A propos de l’exposition « Mes Martiniques »

 

de Hervé Beuze (juin 2009)

 

 


 

 par Patrick Singaïny.

 


 

Que l’on ne vienne pas me dire que ce qui va suivre a déjà été

 

dit en d’autres temps ou en d’autres lieux.

 

Je me fous de ces époques et de ces lieux.

 

Ce qui compte est que ce qui est exprimé ici et maintenant

 

ne vaut que pour notre ici et notre maintenant.

 

Leitmotiv personnel.

 


 

Le verbe du démiurge Césaire transmute notre paysage mental post-esclavage, broyé par l’assimilation.
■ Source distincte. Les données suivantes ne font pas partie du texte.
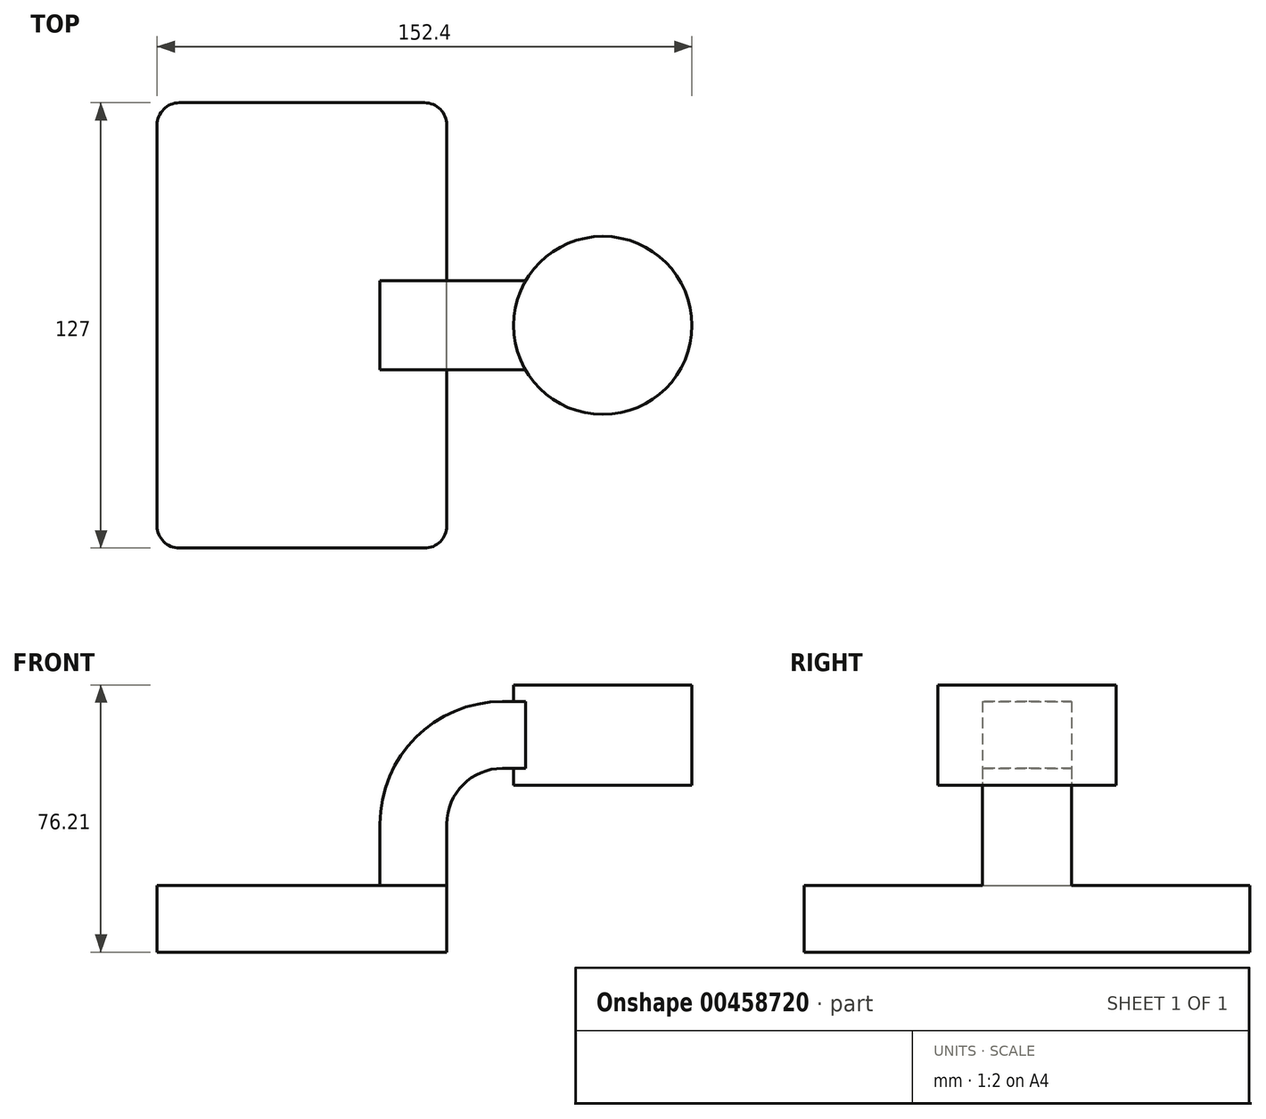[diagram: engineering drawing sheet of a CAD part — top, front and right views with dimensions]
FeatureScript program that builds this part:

Il fait de nous des êtres en combat pour le gain d’une humanité en partage contre la fatalité d’être prisonnier du travestissement de la liberté, de l’amour, de l’amitié, de l’entraide, et de la négation de l’Autre.

 

Si j’osais, j’affirmerais sans ambages que, tout génie qu’il était, la tâche de Césaire ne tenait pas de l’impossible. Car il possédait fermement cette « arme miraculeuse » –la Poésie-action- dans un pays où le verbe possède de précieuses vertus rédemptrices et peut se révéler vecteur d’actions transformatrices.